» WHAT IS BEING ASKED: Swap "Mentor Guide" for "Teacher Guide" everywhere it appears in the records below and reproduce them with nothing else changed. Leave the pictures out of your answer.

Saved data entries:
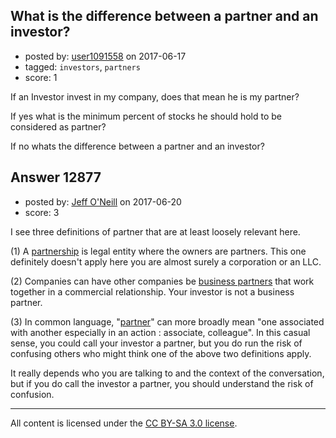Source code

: ## What is the difference between a partner and an investor?

- posted by: [user1091558](https://stackexchange.com/users/1098507/user1091558) on 2017-06-17
- tagged: `investors`, `partners`
- score: 1

If an Investor invest in my company, does that mean he is my partner?

If yes what is the minimum percent of stocks he should hold to be considered as partner?

If no whats the difference between a partner and an investor?


## Answer 12877

- posted by: [Jeff O'Neill](https://stackexchange.com/users/46273/jeff-o-neill) on 2017-06-20
- score: 3

<p>I see three definitions of partner that are at least loosely relevant here.</p>

<p>(1) A <a href="https://en.wikipedia.org/wiki/Partnership" rel="nofollow noreferrer">partnership</a> is legal entity where the owners are partners.  This one definitely doesn't apply here you are almost surely a corporation or an LLC.</p>

<p>(2) Companies can have other companies be <a href="https://en.wikipedia.org/wiki/Business_partner" rel="nofollow noreferrer">business partners</a> that work together in a commercial relationship. Your investor is not a business partner.</p>

<p>(3) In common language, "<a href="https://www.merriam-webster.com/dictionary/partner" rel="nofollow noreferrer">partner</a>" can more broadly mean "one associated with another especially in an action :  associate, colleague".  In this casual sense, you could call your investor a partner, but you do run the risk of confusing others who might think one of the above two definitions apply.</p>

<p>It really depends who you are talking to and the context of the conversation, but if you do call the investor a partner, you should understand the risk of confusion.  </p>




---

All content is licensed under the [CC BY-SA 3.0 license](https://creativecommons.org/licenses/by-sa/3.0/).
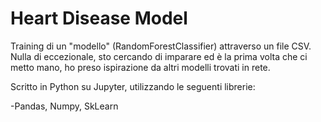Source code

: # Heart Disease Model

Training di un "modello" (RandomForestClassifier) attraverso un file CSV.
Nulla di eccezionale, sto cercando di imparare ed è la prima volta che ci metto mano, ho preso ispirazione da altri modelli trovati in rete.

Scritto in Python su Jupyter, utilizzando le seguenti librerie:

-Pandas, Numpy, SkLearn
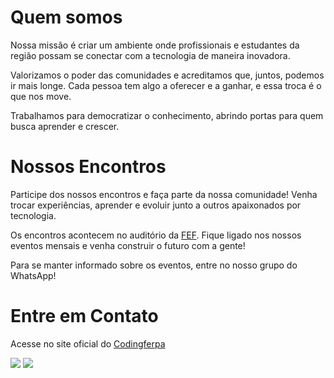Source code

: # Quem somos
Nossa missão é criar um ambiente onde profissionais e estudantes da região possam se conectar com a tecnologia de maneira inovadora.

Valorizamos o poder das comunidades e acreditamos que, juntos, podemos ir mais longe. Cada pessoa tem algo a oferecer e a ganhar, e essa troca é o que nos move.

Trabalhamos para democratizar o conhecimento, abrindo portas para quem busca aprender e crescer.

# Nossos Encontros
Participe dos nossos encontros e faça parte da nossa comunidade! Venha trocar experiências, aprender e evoluir junto a outros apaixonados por tecnologia.

Os encontros acontecem no auditório da [FEF](https://maps.app.goo.gl/2Evi2eEPt1t386kWA). Fique ligado nos nossos eventos mensais e venha construir o futuro com a gente!

Para se manter informado sobre os eventos, entre no nosso grupo do WhatsApp!

# Entre em Contato
Acesse no site oficial do [Codingferpa](https://codingferpa.org/)

<p align="left">
  <a href="https://discord.gg/uqyVCgYUTu" target="_blank"> <img src="https://img.shields.io/badge/Discord-5865F2?style=for-the-badge&logo=discord&logoColor=white" target="_blank"></a>
  <a href="https://www.instagram.com/codingferpa/" target="_blank"> <img src="https://img.shields.io/badge/-Instagram-%23E4405F?style=for-the-badge&logo=instagram&logoColor=white" target="_blank"></a>
</p>
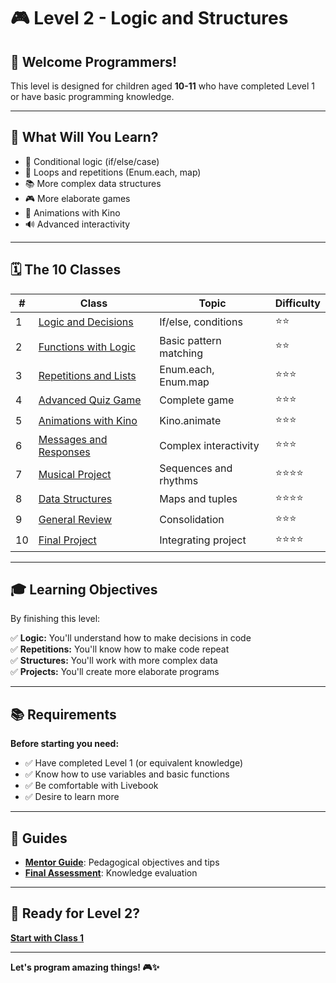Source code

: # 🎮 Level 2 - Logic and Structures

## 👋 Welcome Programmers!

This level is designed for children aged **10-11** who have completed Level 1 or have basic programming knowledge.

---

## 🎯 What Will You Learn?

* 🧠 Conditional logic (if/else/case)
* 🔄 Loops and repetitions (Enum.each, map)
* 📚 More complex data structures
* 🎮 More elaborate games
* 🎨 Animations with Kino
* 🔊 Advanced interactivity

---

## 🗓️ The 10 Classes

| # | Class | Topic | Difficulty |
|---|-------|-------|------------|
| 1 | [Logic and Decisions](classes/class_01_logic_and_decisions.livemd) | If/else, conditions | ⭐⭐ |
| 2 | [Functions with Logic](classes/class_02_functions_with_logic.livemd) | Basic pattern matching | ⭐⭐ |
| 3 | [Repetitions and Lists](classes/class_03_repetitions_and_lists.livemd) | Enum.each, Enum.map | ⭐⭐⭐ |
| 4 | [Advanced Quiz Game](classes/class_04_advanced_quiz_game.livemd) | Complete game | ⭐⭐⭐ |
| 5 | [Animations with Kino](classes/class_05_kino_animations.livemd) | Kino.animate | ⭐⭐⭐ |
| 6 | [Messages and Responses](classes/class_06_messages_and_responses.livemd) | Complex interactivity | ⭐⭐⭐ |
| 7 | [Musical Project](classes/class_07_musical_project.livemd) | Sequences and rhythms | ⭐⭐⭐⭐ |
| 8 | [Data Structures](classes/class_08_data_structures.livemd) | Maps and tuples | ⭐⭐⭐⭐ |
| 9 | [General Review](classes/class_09_general_review.livemd) | Consolidation | ⭐⭐⭐ |
| 10 | [Final Project](classes/class_10_final_project.livemd) | Integrating project | ⭐⭐⭐⭐ |

---

## 🎓 Learning Objectives

By finishing this level:

✅ **Logic:** You'll understand how to make decisions in code  
✅ **Repetitions:** You'll know how to make code repeat  
✅ **Structures:** You'll work with more complex data  
✅ **Projects:** You'll create more elaborate programs

---

## 📚 Requirements

**Before starting you need:**
- ✅ Have completed Level 1 (or equivalent knowledge)
- ✅ Know how to use variables and basic functions
- ✅ Be comfortable with Livebook
- ✅ Desire to learn more

---

## 📖 Guides

- **[Mentor Guide](mentor_guide.md)**: Pedagogical objectives and tips
- **[Final Assessment](final_assessment.md)**: Knowledge evaluation

---

## 🚀 Ready for Level 2?

**[Start with Class 1](classes/class_01_logic_and_decisions.livemd)**

---

**Let's program amazing things! 🎮✨**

» REPLY TO THE TASK:
Source code

: ## What is the difference between a partner and an investor?

- posted by: [user1091558](https://stackexchange.com/users/1098507/user1091558) on 2017-06-17
- tagged: `investors`, `partners`
- score: 1

If an Investor invest in my company, does that mean he is my partner?

If yes what is the minimum percent of stocks he should hold to be considered as partner?

If no whats the difference between a partner and an investor?


## Answer 12877

- posted by: [Jeff O'Neill](https://stackexchange.com/users/46273/jeff-o-neill) on 2017-06-20
- score: 3

<p>I see three definitions of partner that are at least loosely relevant here.</p>

<p>(1) A <a href="https://en.wikipedia.org/wiki/Partnership" rel="nofollow noreferrer">partnership</a> is legal entity where the owners are partners.  This one definitely doesn't apply here you are almost surely a corporation or an LLC.</p>

<p>(2) Companies can have other companies be <a href="https://en.wikipedia.org/wiki/Business_partner" rel="nofollow noreferrer">business partners</a> that work together in a commercial relationship. Your investor is not a business partner.</p>

<p>(3) In common language, "<a href="https://www.merriam-webster.com/dictionary/partner" rel="nofollow noreferrer">partner</a>" can more broadly mean "one associated with another especially in an action :  associate, colleague".  In this casual sense, you could call your investor a partner, but you do run the risk of confusing others who might think one of the above two definitions apply.</p>

<p>It really depends who you are talking to and the context of the conversation, but if you do call the investor a partner, you should understand the risk of confusion.  </p>




---

All content is licensed under the [CC BY-SA 3.0 license](https://creativecommons.org/licenses/by-sa/3.0/).
Source code

: # Heart Disease Model

Training di un "modello" (RandomForestClassifier) attraverso un file CSV.
Nulla di eccezionale, sto cercando di imparare ed è la prima volta che ci metto mano, ho preso ispirazione da altri modelli trovati in rete.

Scritto in Python su Jupyter, utilizzando le seguenti librerie:

-Pandas, Numpy, SkLearn
Source code

: # Quem somos
Nossa missão é criar um ambiente onde profissionais e estudantes da região possam se conectar com a tecnologia de maneira inovadora.

Valorizamos o poder das comunidades e acreditamos que, juntos, podemos ir mais longe. Cada pessoa tem algo a oferecer e a ganhar, e essa troca é o que nos move.

Trabalhamos para democratizar o conhecimento, abrindo portas para quem busca aprender e crescer.

# Nossos Encontros
Participe dos nossos encontros e faça parte da nossa comunidade! Venha trocar experiências, aprender e evoluir junto a outros apaixonados por tecnologia.

Os encontros acontecem no auditório da [FEF](https://maps.app.goo.gl/2Evi2eEPt1t386kWA). Fique ligado nos nossos eventos mensais e venha construir o futuro com a gente!

Para se manter informado sobre os eventos, entre no nosso grupo do WhatsApp!

# Entre em Contato
Acesse no site oficial do [Codingferpa](https://codingferpa.org/)

<p align="left">
  <a href="https://discord.gg/uqyVCgYUTu" target="_blank"> <img src="https://img.shields.io/badge/Discord-5865F2?style=for-the-badge&logo=discord&logoColor=white" target="_blank"></a>
  <a href="https://www.instagram.com/codingferpa/" target="_blank"> <img src="https://img.shields.io/badge/-Instagram-%23E4405F?style=for-the-badge&logo=instagram&logoColor=white" target="_blank"></a>
</p>
Source code

: # 🎮 Level 2 - Logic and Structures

## 👋 Welcome Programmers!

This level is designed for children aged **10-11** who have completed Level 1 or have basic programming knowledge.

---

## 🎯 What Will You Learn?

* 🧠 Conditional logic (if/else/case)
* 🔄 Loops and repetitions (Enum.each, map)
* 📚 More complex data structures
* 🎮 More elaborate games
* 🎨 Animations with Kino
* 🔊 Advanced interactivity

---

## 🗓️ The 10 Classes

| # | Class | Topic | Difficulty |
|---|-------|-------|------------|
| 1 | [Logic and Decisions](classes/class_01_logic_and_decisions.livemd) | If/else, conditions | ⭐⭐ |
| 2 | [Functions with Logic](classes/class_02_functions_with_logic.livemd) | Basic pattern matching | ⭐⭐ |
| 3 | [Repetitions and Lists](classes/class_03_repetitions_and_lists.livemd) | Enum.each, Enum.map | ⭐⭐⭐ |
| 4 | [Advanced Quiz Game](classes/class_04_advanced_quiz_game.livemd) | Complete game | ⭐⭐⭐ |
| 5 | [Animations with Kino](classes/class_05_kino_animations.livemd) | Kino.animate | ⭐⭐⭐ |
| 6 | [Messages and Responses](classes/class_06_messages_and_responses.livemd) | Complex interactivity | ⭐⭐⭐ |
| 7 | [Musical Project](classes/class_07_musical_project.livemd) | Sequences and rhythms | ⭐⭐⭐⭐ |
| 8 | [Data Structures](classes/class_08_data_structures.livemd) | Maps and tuples | ⭐⭐⭐⭐ |
| 9 | [General Review](classes/class_09_general_review.livemd) | Consolidation | ⭐⭐⭐ |
| 10 | [Final Project](classes/class_10_final_project.livemd) | Integrating project | ⭐⭐⭐⭐ |

---

## 🎓 Learning Objectives

By finishing this level:

✅ **Logic:** You'll understand how to make decisions in code  
✅ **Repetitions:** You'll know how to make code repeat  
✅ **Structures:** You'll work with more complex data  
✅ **Projects:** You'll create more elaborate programs

---

## 📚 Requirements

**Before starting you need:**
- ✅ Have completed Level 1 (or equivalent knowledge)
- ✅ Know how to use variables and basic functions
- ✅ Be comfortable with Livebook
- ✅ Desire to learn more

---

## 📖 Guides

- **[Teacher Guide](mentor_guide.md)**: Pedagogical objectives and tips
- **[Final Assessment](final_assessment.md)**: Knowledge evaluation

---

## 🚀 Ready for Level 2?

**[Start with Class 1](classes/class_01_logic_and_decisions.livemd)**

---

**Let's program amazing things! 🎮✨**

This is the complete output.